Vengeance and Justice
Did America ever have a handle on the difference between vengeance and justice? It seems like every major crime provokes questions from an anxious media to the victims or the kin of the victims about what punishment is appropriate. The media asks the least-qualified and people listen.
Many think that the victims are the most qualified to mete out punishment, and they are, if the goal is vengeance. Vengeance is a visceral urge; it forces the perpetrator of crime to suffer the same indignity as the victim. Those who have suffered certainly know the pain most intimately, and are best suited to administer a like dose. Administering that dose does level aggressor and sufferer. Sadly, it levels them as animals.
Vengeance is intrinsic to all animals. The instinct is buried in our reptile brain, although humans have improved on it. While any common snake will instinctively retaliate when attacked, it takes human intellect to spawn the Count of Monte Cristo. But even Dumas's perfect Angel of Vengeance eventually realizes that men are not vipers, and that vengeance has its limits. Would that all of us were so wise.
Revenge also photographs better. It's no accident that action movies are almost exclusively based on retaliation rather than reflection. Retaliation grips one emotionally. Few people make an oath of deliberation. It has always been so; The Count of Monte Cristo is not a recent novel as societal trends go. Emotional reactions will always be easier to follow.
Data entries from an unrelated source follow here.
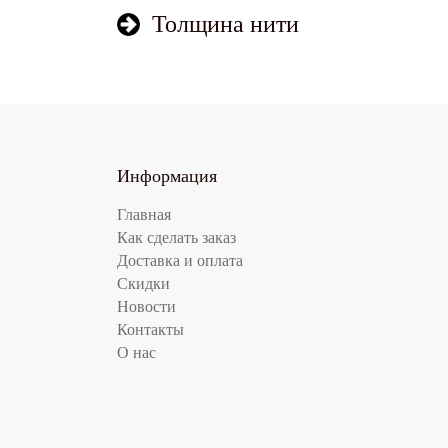
Толщина нити
Информация
Главная
Как сделать заказ
Доставка и оплата
Скидки
Новости
Контакты
О нас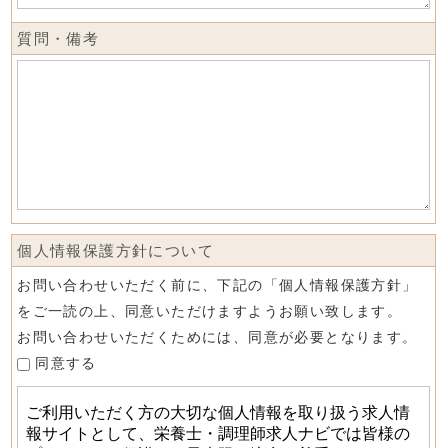
質問・備考
個人情報保護方針について
お問い合わせいただく前に、下記の「個人情報保護方針」
をご一読の上、同意いただけますようお願い致します。
お問い合わせいただくためには、同意が必要となります。
同意する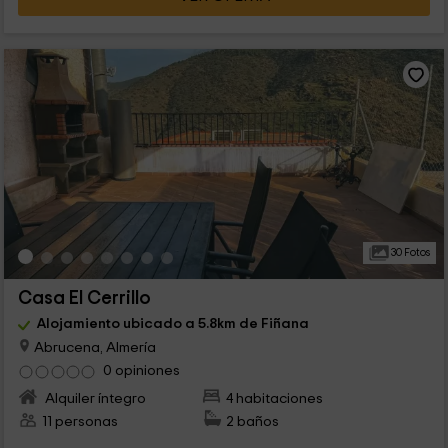
30 Fotos
Casa El Cerrillo
Alojamiento ubicado a 5.8km de Fiñana
Abrucena, Almería
0 opiniones
Alquiler íntegro
4 habitaciones
11 personas
2 baños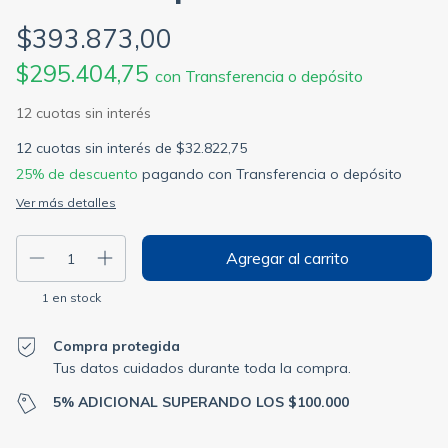
$393.873,00
$295.404,75
con
Transferencia o depósito
12
cuotas sin interés de
$32.822,75
25% de descuento
pagando con Transferencia o depósito
Ver más detalles
1
en stock
Compra protegida
Tus datos cuidados durante toda la compra.
5% ADICIONAL SUPERANDO LOS $100.000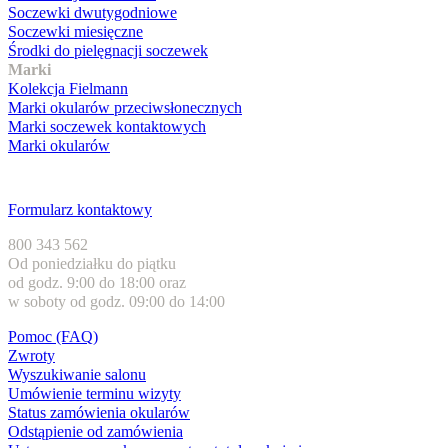
Soczewki dwutygodniowe
Soczewki miesięczne
Środki do pielęgnacji soczewek
Marki
Kolekcja Fielmann
Marki okularów przeciwsłonecznych
Marki soczewek kontaktowych
Marki okularów
Obsługa klienta
Formularz kontaktowy
800 343 562
Od poniedziałku do piątku
od godz. 9:00 do 18:00 oraz
w soboty od godz. 09:00 do 14:00
Pomoc (FAQ)
Zwroty
Wyszukiwanie salonu
Umówienie terminu wizyty
Status zamówienia okularów
Odstąpienie od zamówienia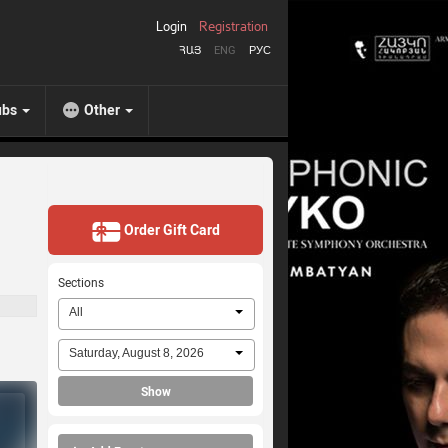
Login
Registration
ՀԱՅ
ENG
РУС
ubs
Other
Order Gift Card
Sections
All
Saturday, August 8, 2026
Show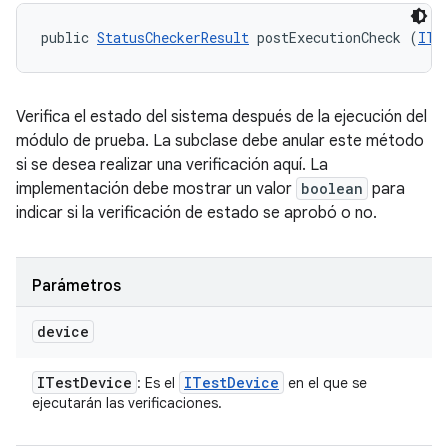
public 
StatusCheckerResult
 postExecutionCheck (
ITe
Verifica el estado del sistema después de la ejecución del
módulo de prueba. La subclase debe anular este método
si se desea realizar una verificación aquí. La
implementación debe mostrar un valor
boolean
para
indicar si la verificación de estado se aprobó o no.
Parámetros
device
ITest
Device
ITest
Device
: Es el
en el que se
ejecutarán las verificaciones.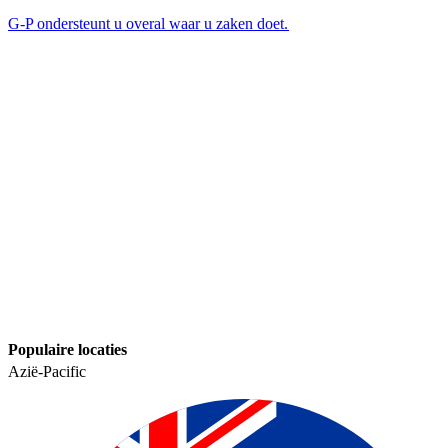
G-P ondersteunt u overal waar u zaken doet.​​
Populaire locaties​​
Azië-Pacific​​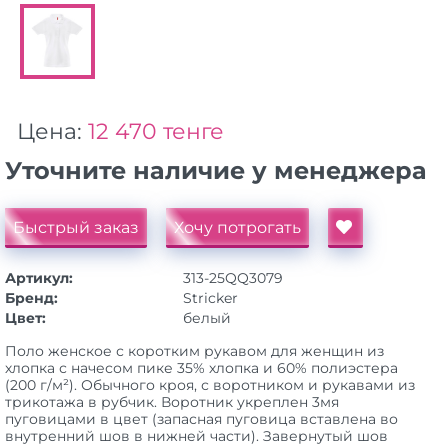
Цена:
12 470 тенге
Уточните наличие у менеджера
Быстрый заказ
Хочу потрогать
Артикул:
313-25QQ3079
Бренд:
Stricker
Цвет:
белый
Поло женское с коротким рукавом для женщин из
хлопка с начесом пике 35% хлопка и 60% полиэстера
(200 г/м²). Обычного кроя, с воротником и рукавами из
трикотажа в рубчик. Воротник укреплен 3мя
пуговицами в цвет (запасная пуговица вставлена во
внутренний шов в нижней части). Завернутый шов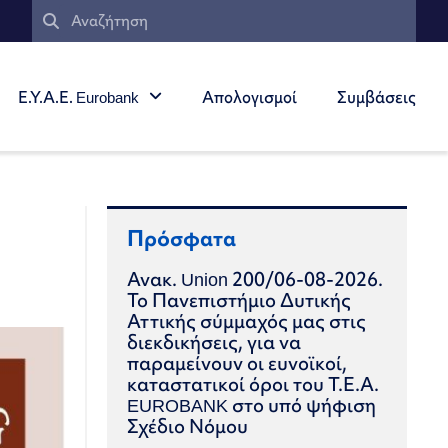
Ε.Υ.Α.Ε. Eurobank
Απολογισμοί
Συμβάσεις
Πρόσφατα
Ανακ. Union 200/06-08-2026.
Το Πανεπιστήμιο Δυτικής
Αττικής σύμμαχός μας στις
διεκδικήσεις, για να
παραμείνουν οι ευνοϊκοί,
καταστατικοί όροι του Τ.Ε.Α.
EUROBANK στο υπό ψήφιση
Σχέδιο Νόμου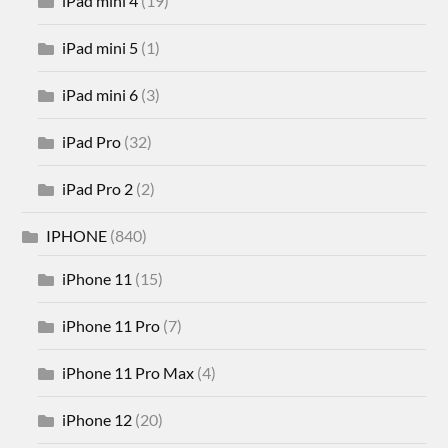
iPad mini 4
(19)
iPad mini 5
(1)
iPad mini 6
(3)
iPad Pro
(32)
iPad Pro 2
(2)
IPHONE
(840)
iPhone 11
(15)
iPhone 11 Pro
(7)
iPhone 11 Pro Max
(4)
iPhone 12
(20)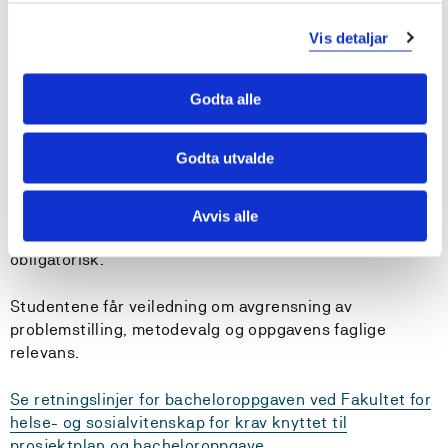
To eller tre studenter arbeider som hovedregel sammen
Vis detaljar
om bacheloroppgaven. Studenter som av særskilte
årsaker ønsker å skrive alene, må søke emneansvarlig
om dette. Studentene har ansvar for egen
Godta alle
læringsprosess. Veilederkontrakt inngått i ERG300, i
forbindelse med utarbeiding av prosjektplan, gjelder
Godta utvalde
fortsatt. Studentene leverer et skriftlig
veiledningsgrunnlag i forkant av hver veiledningstime.
Studentene får inntil tre timers veiledning knyttet til
Avvis alle
skriftlig bacheloroppgaven, hvorav en time er
obligatorisk.
Studentene får veiledning om avgrensning av
problemstilling, metodevalg og oppgavens faglige
relevans.
Se retningslinjer for bacheloroppgaven ved Fakultet for
helse- og sosialvitenskap for krav knyttet til
prosjektplan og bacheloroppgave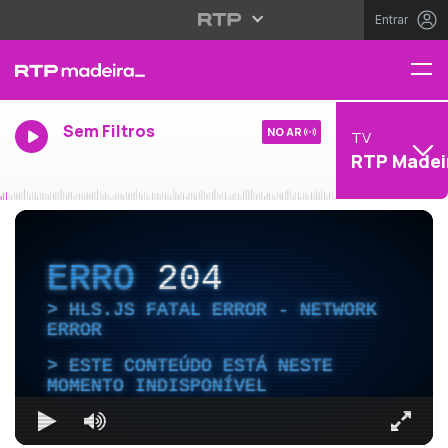
Entrar
Sem Filtros
NO AR
TV
RTP Madei
ERRO
204
HLS.JS FATAL ERROR - NETWORK
ERROR
ESTE CONTEÚDO ESTÁ NESTE
MOMENTO INDISPONÍVEL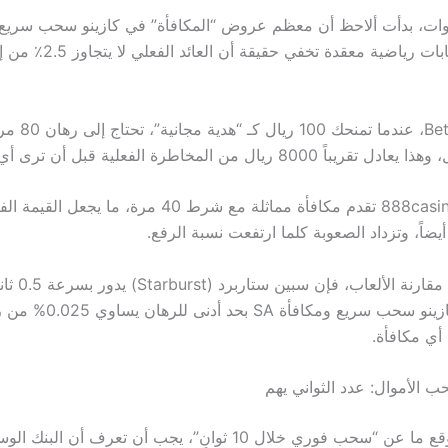
هي مجرد حسابات رياضية معقدة تخفي حقيقة أ
مثلاً، في Bet365، عندما ت
800 ريال من المخاطرة الفعلية قبل أن ترى أي سحب.
في حين أن 888casino تقدم مكافأة مماثلة مع شرط 40 مرة، ما ي
وإذا انتقلنا إلى
بينما يطالب كازينو سحب سريع ومكافأة SA
أي مكافأة.
 الأموال: عدد الثواني يهم
عندما يعلن موقع ما عن “سحب فوري خلال 10 ثوانٍ”، يجب أن تعرف أن الب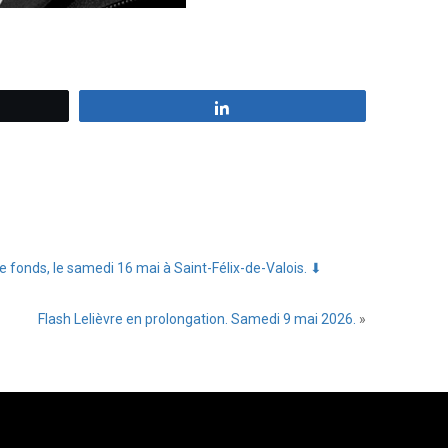
z
Partagez
e fonds, le samedi 16 mai à Saint-Félix-de-Valois. ⬇
Flash Lelièvre en prolongation. Samedi 9 mai 2026.
»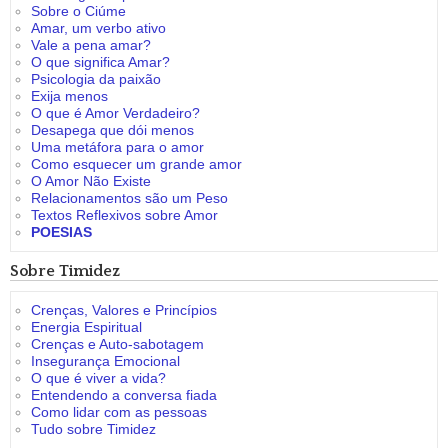
Sobre o Ciúme
Amar, um verbo ativo
Vale a pena amar?
O que significa Amar?
Psicologia da paixão
Exija menos
O que é Amor Verdadeiro?
Desapega que dói menos
Uma metáfora para o amor
Como esquecer um grande amor
O Amor Não Existe
Relacionamentos são um Peso
Textos Reflexivos sobre Amor
POESIAS
Sobre Timidez
Crenças, Valores e Princípios
Energia Espiritual
Crenças e Auto-sabotagem
Insegurança Emocional
O que é viver a vida?
Entendendo a conversa fiada
Como lidar com as pessoas
Tudo sobre Timidez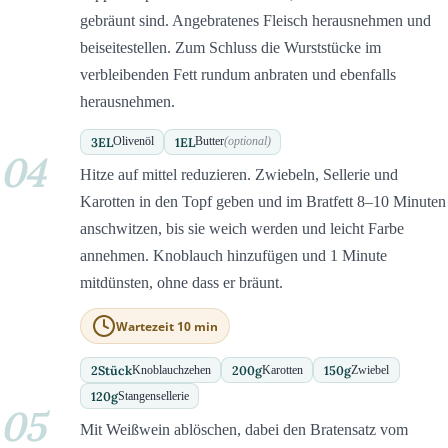
gebräunt sind. Angebratenes Fleisch herausnehmen und
beiseitestellen. Zum Schluss die Wurststücke im
verbleibenden Fett rundum anbraten und ebenfalls
herausnehmen.
3
EL
1
EL
Olivenöl
Butter
(optional)
04
Hitze auf mittel reduzieren. Zwiebeln, Sellerie und
Karotten in den Topf geben und im Bratfett 8–10 Minuten
anschwitzen, bis sie weich werden und leicht Farbe
annehmen. Knoblauch hinzufügen und 1 Minute
mitdünsten, ohne dass er bräunt.
Wartezeit 10 min
2
Stück
200
g
150
g
Knoblauchzehen
Karotten
Zwiebel
120
g
Stangensellerie
05
Mit Weißwein ablöschen, dabei den Bratensatz vom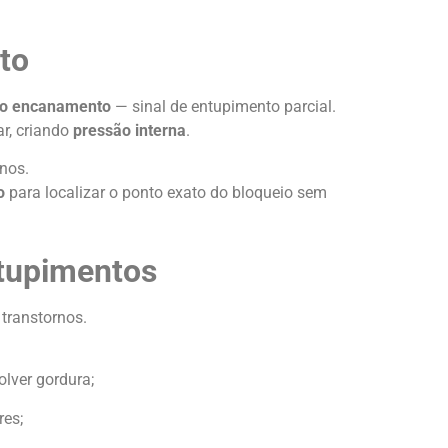
to
 do encanamento
— sinal de entupimento parcial.
r, criando
pressão interna
.
nos.
o
para localizar o ponto exato do bloqueio sem
ntupimentos
 transtornos.
lver gordura;
res;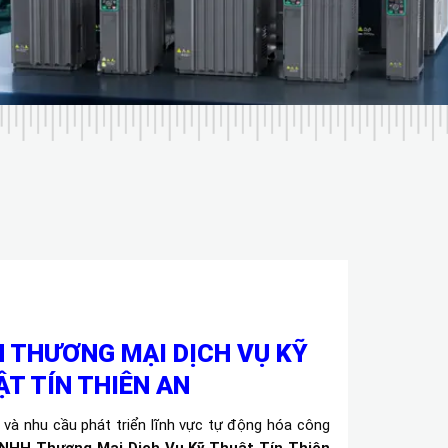
 THƯƠNG MẠI DỊCH VỤ KỸ
T TÍN THIÊN AN
và nhu cầu phát triển lĩnh vực tự động hóa công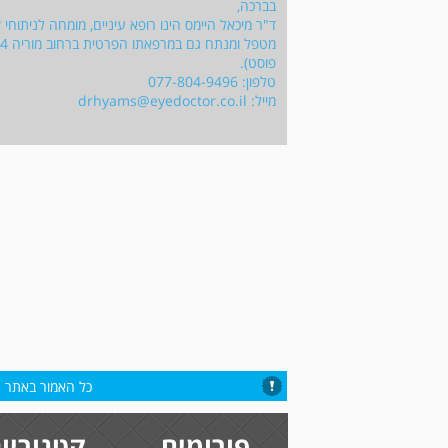
בברכה,
ד"ר מיכאל היימס הינו רופא עיניים, מומחה לניתוחי
פוסט).
טלפון: 077-804-9496
מייל:
drhyams@eyedoctor.co.il
כל האמור באתר הי
פורומים
קטגוריו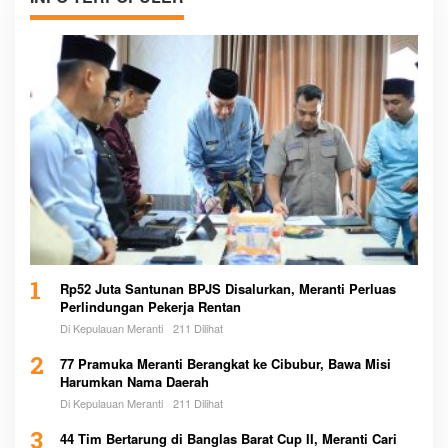
1
Rp52 Juta Santunan BPJS Disalurkan, Meranti Perluas
Perlindungan Pekerja Rentan
Di Kepulauan Meranti
211 Dilihat
2
77 Pramuka Meranti Berangkat ke Cibubur, Bawa Misi
Harumkan Nama Daerah
Di Kepulauan Meranti
211 Dilihat
3
44 Tim Bertarung di Banglas Barat Cup II, Meranti Cari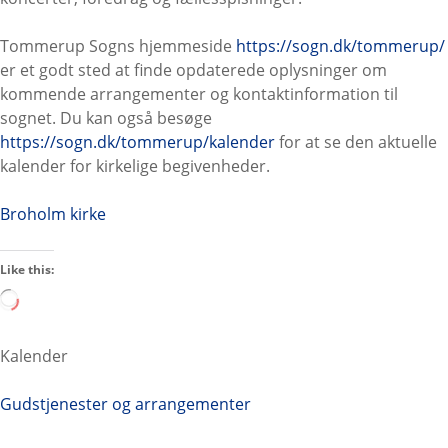
Tommerup Sogns hjemmeside
https://sogn.dk/tommerup/
er et godt sted at finde opdaterede oplysninger om
kommende arrangementer og kontaktinformation til
sognet. Du kan også besøge
https://sogn.dk/tommerup/kalender
for at se den aktuelle
kalender for kirkelige begivenheder.
Broholm kirke
Like this:
L
o
a
Kalender
d
i
Gudstjenester og arrangementer
n
g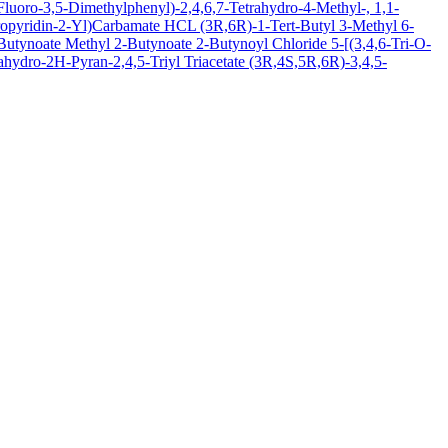
luoro-3,5-Dimethylphenyl)-2,4,6,7-Tetrahydro-4-Methyl-, 1,1-
oropyridin-2-Yl)Carbamate HCL
(3R,6R)-1-Tert-Butyl 3-Methyl 6-
-Butynoate
Methyl 2-Butynoate
2-Butynoyl Chloride
5-[(3,4,6-Tri-O-
hydro-2H-Pyran-2,4,5-Triyl Triacetate
(3R,4S,5R,6R)-3,4,5-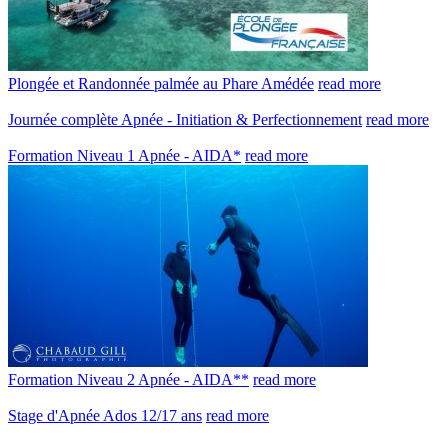
Plongée et Randonnée palmée au Phare Amédée
read more
Journée complète Apnée - Initiation & Perfectionnement
read more
Formation Niveau 1 Apnée - AIDA*
read more
Formation Niveau 2 Apnée - AIDA**
read more
Stage d'Apnée Ados 12/17 ans
read more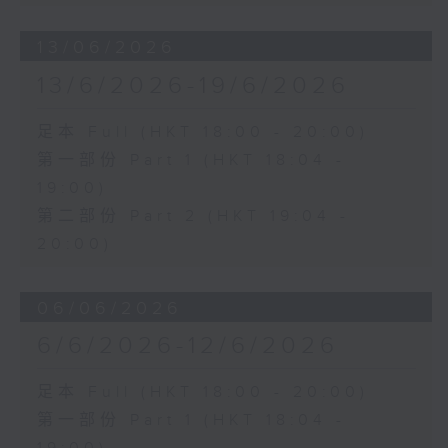
13/06/2026
13/6/2026-19/6/2026
足本 Full (HKT 18:00 - 20:00)
第一部份 Part 1 (HKT 18:04 -
19:00)
第二部份 Part 2 (HKT 19:04 -
20:00)
06/06/2026
6/6/2026-12/6/2026
足本 Full (HKT 18:00 - 20:00)
第一部份 Part 1 (HKT 18:04 -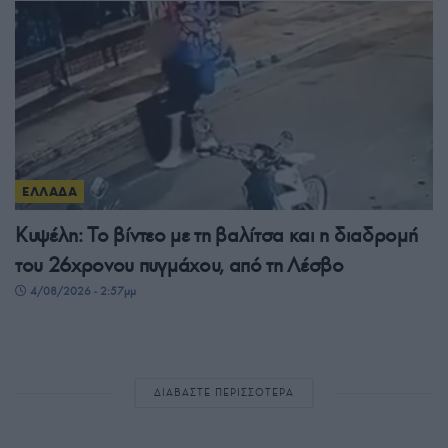
ΕΛΛΑΔΑ
Κυψέλη: Το βίντεο με τη βαλίτσα και η διαδρομή
του 26χρονου πυγμάχου, από τη Λέσβο
4/08/2026 - 2:57μμ
ΔΙΑΒΑΣΤΕ ΠΕΡΙΣΣΟΤΕΡΑ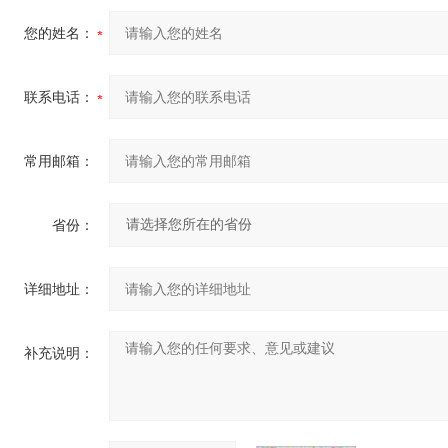
您的姓名：
联系电话：
常用邮箱：
省份：
详细地址：
补充说明：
Justice focuses on righteousness, which requires deliberation. A just punishment does not even the score between antagonists, but balances the scales between transgressor and society. Balancing is a harder feat than simply matching pain. Justice cannot afford to demonize one who commits an atrocity without first examining how far any person is from committing that atrocity. Justice cannot recoil from a monstrous act with horror, it must dissect the creature to understand its workings. A just punishment is the result of applying reason and intellect to compassion and outrage. Controlling those emotions with reason is impossible for animals. Because humans can, they must.
The intellectual issue is simply this: is perpetrating evil, even on an evil person, evil? It is not an easy question to resolve, but I think that premeditated evil is evil, regardless of the recipient. Electrocuting a murderer because it hurts more equates morally to electrocuting a terminal patient. Needlessly harming a human being lessens those who do it.
I'm not going to pretend that evil does not lurk inside me. If someone gratuitously hurt one of my friends or family, my first urge would be the same as Edmund Dante's - a repayment in kind that would make Satan blanch. I can only hope that I will be able to control the viper inside. After all, I've read The Count of Monte Cristo, I should know better.